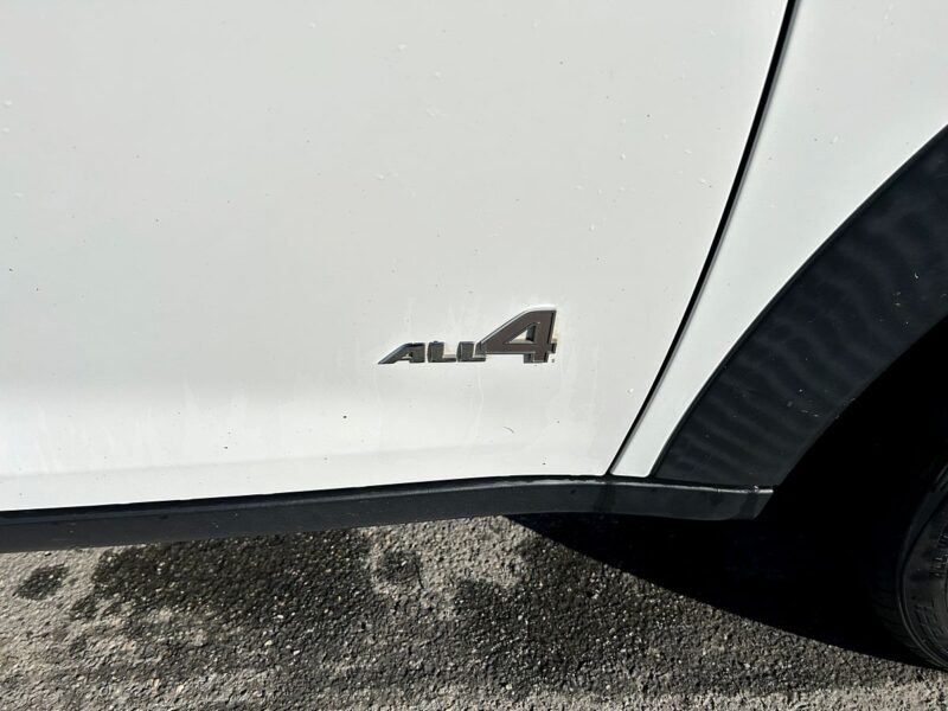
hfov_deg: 67.3
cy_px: 356
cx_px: 474
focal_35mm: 26
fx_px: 712
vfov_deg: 53.1
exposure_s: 1/8000
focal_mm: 5.7
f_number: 1.5
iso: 50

-- -- --

Work task ▸
The entries are to be transcribed in full. Their pictures are not.

Answer to this exercise ▸
hfov_deg: 67.3
cy_px: 356
cx_px: 474
focal_35mm: 26
fx_px: 712
vfov_deg: 53.1
exposure_s: 1/8000
focal_mm: 5.7
f_number: 1.5
iso: 50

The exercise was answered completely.